The challenge for India may come in the third innings. If they do find a way to approach parity, they will still need a way to run through an Australian top order that caused them a lot of problems earlier in the game

Jasprit Bumrah will be sorely missed, and the other Oval turnaround may leave India fans wishing they’d opted for a different attack.

England vs Sri Lanka, 1998, only Test, The Oval

Sri Lanka win by 10 wickets

Traditionally, The Oval is a fast bowling paradise.
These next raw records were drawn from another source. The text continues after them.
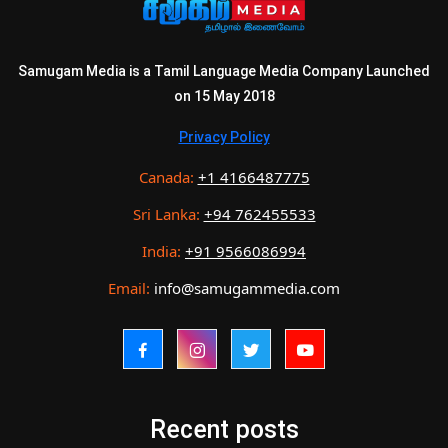
Samugam Media is a Tamil Language Media Company Launched
on 15 May 2018
Privacy Policy
Canada:
+1 4166487775
Sri Lanka:
+94 762455533
India:
+91 9566086994
Email:
info@samugammedia.com
Recent posts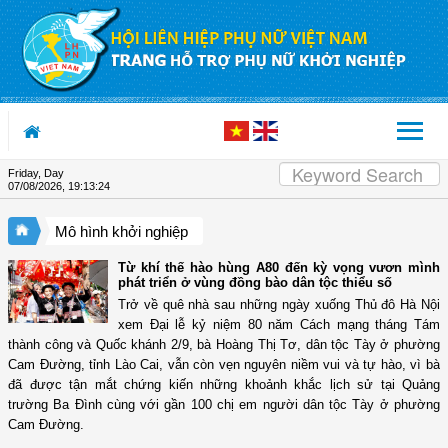
Skip to Content
Friday, Day
07/08/2026
,
19:13:25
Mô hình khởi nghiệp
Từ khí thế hào hùng A80 đến kỳ vọng vươn mình
phát triển ở vùng đồng bào dân tộc thiểu số
Trở về quê nhà sau những ngày xuống Thủ đô Hà Nội
xem Đại lễ kỷ niệm 80 năm Cách mạng tháng Tám
thành công và Quốc khánh 2/9, bà Hoàng Thị Tơ, dân tộc Tày ở phường
Cam Đường, tỉnh Lào Cai, vẫn còn vẹn nguyên niềm vui và tự hào, vì bà
đã được tận mắt chứng kiến những khoảnh khắc lịch sử tại Quảng
trường Ba Đình cùng với gần 100 chị em người dân tộc Tày ở phường
Cam Đường.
It’s the home of Michael Holding’s scorched-outfield demolition job, Devon Malcolm’s nine-for, but in 1998 South London served up something of a dust bowl.
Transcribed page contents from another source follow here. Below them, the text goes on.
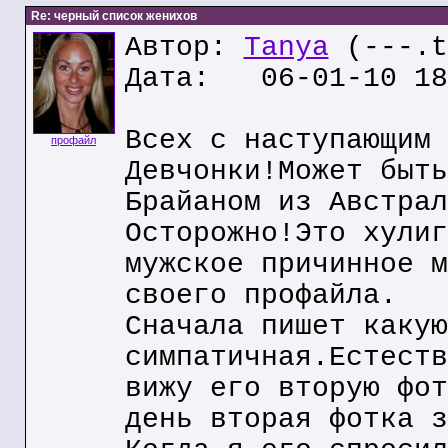
Re: черный список женихов
Автор:
Tanya
(---.t
Дата: 06-01-10 18
Всех с наступающим 
профайл
Девчонки!Может быть
Брайаном из Австрал
Осторожно!Это хулиг
мужское причинное м
своего профайла.
Сначала пишет какую
симпатичная.Естеств
вижу его вторую фот
день вторая фотка з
The hosts followed the day one script, with both Graeme Hick and John Crawley making hundreds, but they were pegged back to 455 after Muttiah Muralitharan took 7-155 in almost 60 overs.

Sanath Jayasuriya and Aravinda de Silva led the response as Sri Lanka made 591, before Murali continued to baffle England in the third innings.

The batting scorecard was defined partly by some monumentally slow scoring in search of a draw (42 off 220 for Mark Ramprakash, 25 off 150 for Steve James), but mainly by Murali, who again baffled England on his way to 9-51 in 55 overs, as they were bowled out for 181 in 130 overs.

The spinner was denied a full set only when Alec Stewart was run out, and Sri Lanka completed a famous win by nine wickets.

Given the flat pitch and the lack of spin at The Oval in the Championship this season, the Murali model is perhaps the least likely route back into the game for India.

The player most likely to complete such a turnaround would have been Ravi Ashwin, who isn’t playing, although Ravindra Jadeja does have an impressive record against Australia with 86 wickets at just 19.

After the Australian top order looked comfortable against the Indian seamers on day one, Jadeja could yet be key to turning the match in his side’s favour.

England vs India, 2021, fourth Test, The Oval

India win by 157 runs

There is a fourth comeback, more recent, though by the side batting first rather than bowling. But India will take heart because the team that completed the turnaround was… India, who took a 2-1 lead before a Covid scare delayed the decider until 2022.

The cast remains similar, with KL Rahul, Jasprit Bumrah and Rishabh Pant the three players missing from that XI – all significant losses, no doubt. But the man who had arguably the biggest impact is yet to bat. Shardul Thakur came in at 117-6 and blasted the fastest fifty in an Oval Test to take India up near 200. Though England built a sizeable lead, he bowled Ollie Pope, England’s top scorer, in the second innings, added 60 more in the third, and then bowled Joe Root and nicked off Rory Burns in the chase.